Many people use different types of alcohol, commonly methanol, to allow them to push the STi’s boundaries a little further. Basically, alcohol burns a little cooler, thus reducing the risk of knock for cars running around 400awhp on a stock engine. It’s not a bad way to go if you’re really trying to cheat that expensive engine rebuild, but it adds more complexity to the car (ie, it’s just something else to go wrong and have to deal with).
Suspension and Brakes
As stated in the beginning, the STi comes from the factory with incredibly good brakes and a solid suspension. Modifications to the brakes or suspension really depend entirely on what you do with your car.

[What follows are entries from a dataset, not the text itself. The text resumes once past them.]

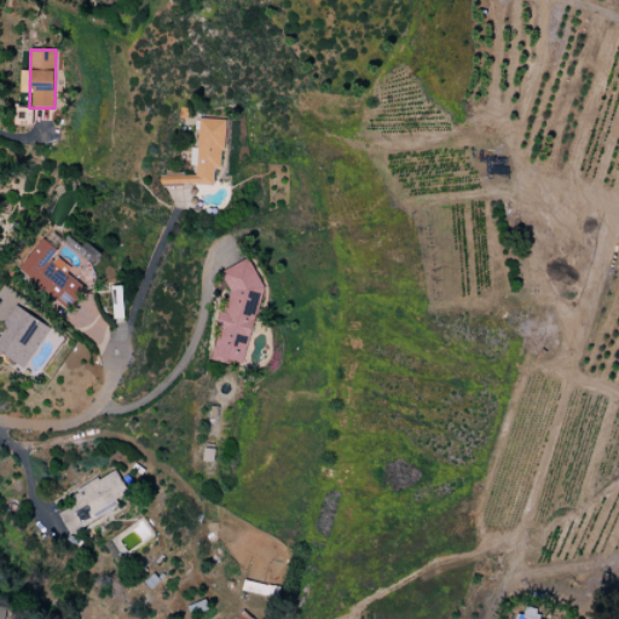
[(30,125),(30,108),(13,108),(13,125),(30,125)]
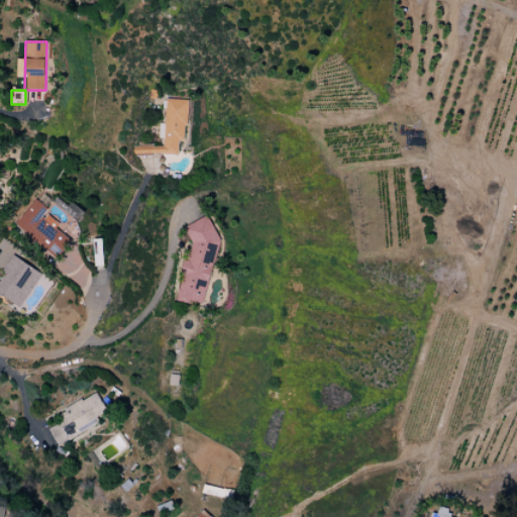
[(178,156),(179,140),(186,141),(188,100),(165,99),(163,145),(133,144),(132,154),(178,156)]
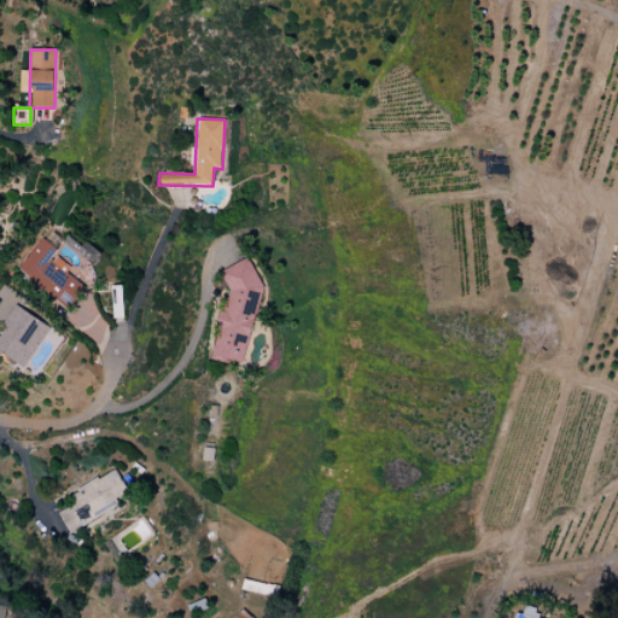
[(53,256),(57,250),(39,238),(17,274),(66,304),(80,284),(65,274),(70,267),(53,256)]
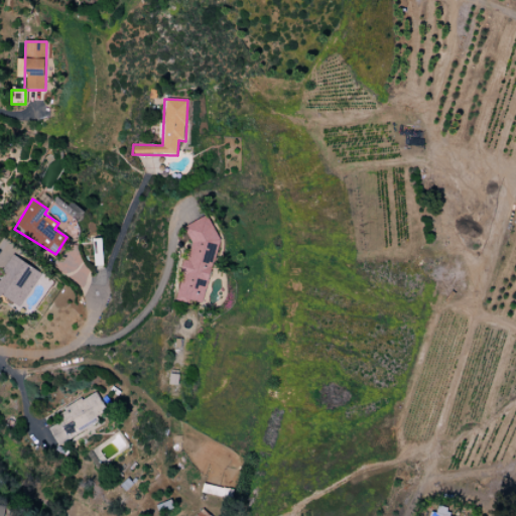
[(203,303),(218,239),(208,216),(183,226),(190,243),(187,258),(182,260),(179,271),(181,274),(175,298),(178,297),(203,303)]
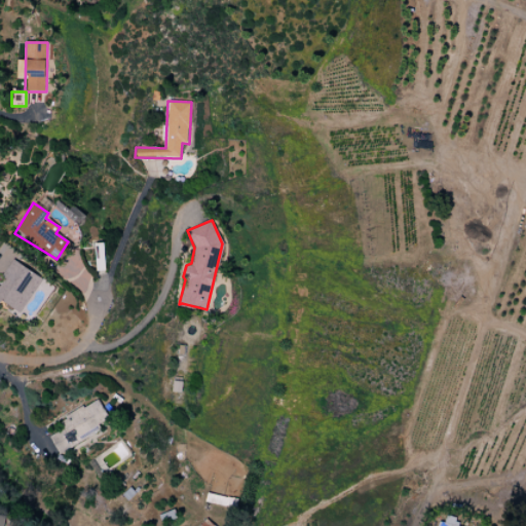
[(0,301),(21,313),(42,277),(12,261),(0,282),(0,301)]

My own car, at Stage 2 Plus level, is still on the stock suspension but with thicker sway bars front and rear that are set up to reduce understeer a bit. I use my car on real roads, many of which are rally-stage-like back roads with varying road surfaces. Because of the unpredictable nature of the roads I drive on, I need the suspension travel of the stock suspension to keep the car well-composed when things get iffy at speed.
Now, if I auto crossed my STi or took it to track days on a road course, then a lower, stiffer suspension might benefit me. Conversely, if I did rally cross, then I might want to raise the suspension. It all depends on what you feel will benefit your chosen activities with your car.
As for the brakes, like the suspension, the stock Brembos work pretty well even for a car with modifications like mine. I do have slightly better brake pads, but otherwise my brakes are totally stock. Now, obviously, if you are going to take the STi’s performance to an entirely different level, then you should upgrade the brakes accordingly.
Subaru WRX STis are very solid cars up until a certian point (~350whp). Their sweet spot is right around ~300awhp, where performance is quite thrilling, but reliability is still preserved. It is also pretty cheap and easy to get an STi to the 300awhp level, so it’s accessible for most owners. Doing the basic modifications brings out the Subaru’s full raw character, and is really worthwhile for any owner to do.
More can definitely be gotten from an STi, if you have the wallet, the skills, and the patience to deal with the issues that come up at higher horsepower levels. However, for most people, there are far more cost-effective options out there if a 400whp+ is desired.
So when it comes to modifications, a Subaru STi is a great value until it’s not, and there isn’t much too much middle ground in between.